What you need to do:
A - In the passage on Ptolemy's theorem, what years are given for Ptolemy's life?
B - Copy the passage on Ptolemy's theorem from "Combining the results" to "BD \cdot \sin(APB)", changing "convex" to "simple".

Passage shown:
---

Found by Ptolemy of Alexandria (or Claudius Ptolemaeus) (90-168 AD).

Ptolemy’s First Theorem

A quadrilateral ABCD is cyclic (inscribed) if and only if

AB\cdot CD + AD\cdot BC=AC\cdot BD

or

“A quadrilateral is inscribed in a circle if and only if the sum of the products of its two pairs of opposite sides is equal to the product of its diagonals”

Proofs

Proof 1 of the direct theorem(Using a little Trigonometry :))


As in the figure, a=a_1, b=b_1, c=c_1, d=d_1,

\sin(a+b)= \sin(d+c_1),

\sin(c+a_1)= \sin(b_1+d_1) since their sum is \pi

We will use that \cos X=- \cos(180^\circ-X) and the formulas

\cos(90^\circ-X)= \sin X ,

2 \sin X\cdot \sin Y= \cos(X-Y)- \cos(X+Y) (Product to Sum formula),

\cos X+ \cos Y=2\cdot \cos \frac{X+Y}{2}\cdot \cos \frac{X-Y}{2} (Sum to Product formula)

Applying the extended law of sines to triangles  ADB, DBC respectively and the Sum to Product formula we obtain:

AB\cdot CD=(2R \sin d) \cdot (2R\sin a)=2R^2( \cos(d-a) - \cos(d+a)) (1)

Similarly, AD\cdot BC=4R^2 \sin c\cdot \sin b=2R^2(\cos(c-b) - \cos(c+b)) (2)

So AB\cdot CD + AD\cdot BC=

=2R^2(\cos(d-a) - \cos(d+a) + \cos(c-b) - \cos(c+b) )

But a+b+c+d=180^\circ \Rightarrow d+a=180^\circ -(b+c) \Rightarrow

\Rightarrow \cos(d+a)= - \cos(c+b) \Rightarrow \cos(d+a) + \cos(b+c)=0 (3)

And \cos(d-a) + \cos(c-b)=2\cdot \cos(\frac{d+c-a-b}{2})\cdot \cos(\frac{d-a-c+b}{2})

Furthermore

d+c=180^\circ-a-b \Rightarrow \frac{d+c-a-b}{2}=90^\circ-a-b \Rightarrow

\Rightarrow \cos(\frac{d+c-a-b}{2})= \sin(a+b) (4)

And in the same way \cos(\frac{d-a-c+b}{2})= \sin(a+c) (5)

Combining the results 3, 4 and 5 and using again the Law of Sines:

AB\cdot CD + AD\cdot BC=2R^2(2 \sin(a+b)\cdot \sin(a+c))=

=2R \sin(a+b)\cdot 2R \sin(a+c)=BC\cdot AD

And the proof is completed.

Proof 2 of the direct theorem (With Areas)

We know that in a convex quadrilateral ABCD, its area can be given by:

(ABCD)= \frac{1}{2}AC \cdot BD \cdot \sin(APB)

where P is the intersection of AC and BD and from now on S(x) will present the area of polygon “x”.

---

Given entries:
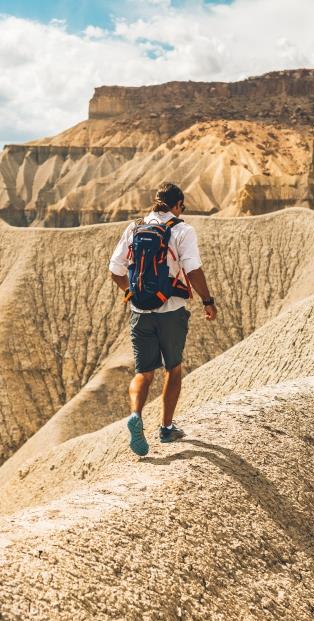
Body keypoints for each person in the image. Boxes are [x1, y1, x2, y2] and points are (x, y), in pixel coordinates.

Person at [108, 182, 218, 456]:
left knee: (143, 373)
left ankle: (135, 415)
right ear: (178, 205)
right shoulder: (182, 230)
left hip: (140, 312)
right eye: (183, 206)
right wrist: (207, 300)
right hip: (171, 311)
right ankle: (166, 428)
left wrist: (132, 294)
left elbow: (115, 270)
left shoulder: (134, 228)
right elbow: (193, 270)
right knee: (173, 368)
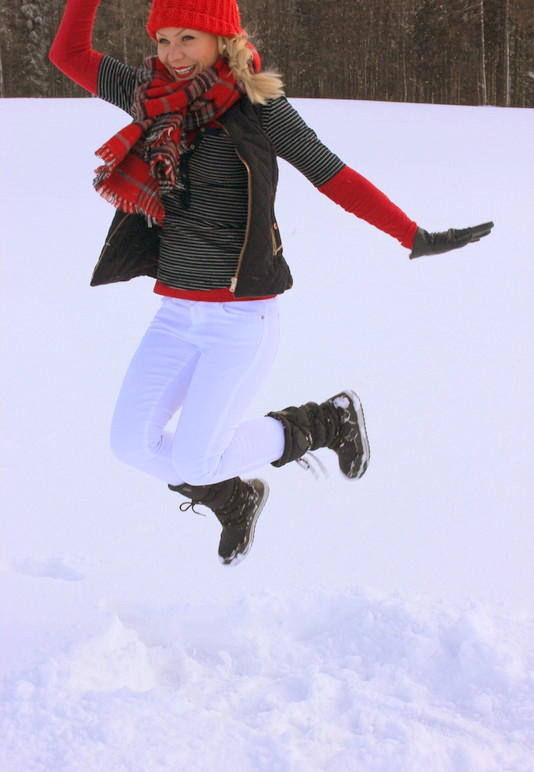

---

Answers for each item:
A - 90-168 AD

B -
Combining the results 3, 4 and 5 and using again the Law of Sines:

AB\cdot CD + AD\cdot BC=2R^2(2 \sin(a+b)\cdot \sin(a+c))=

=2R \sin(a+b)\cdot 2R \sin(a+c)=BC\cdot AD

And the proof is completed.

Proof 2 of the direct theorem (With Areas)

We know that in a simple quadrilateral ABCD, its area can be given by:

(ABCD)= \frac{1}{2}AC \cdot BD \cdot \sin(APB)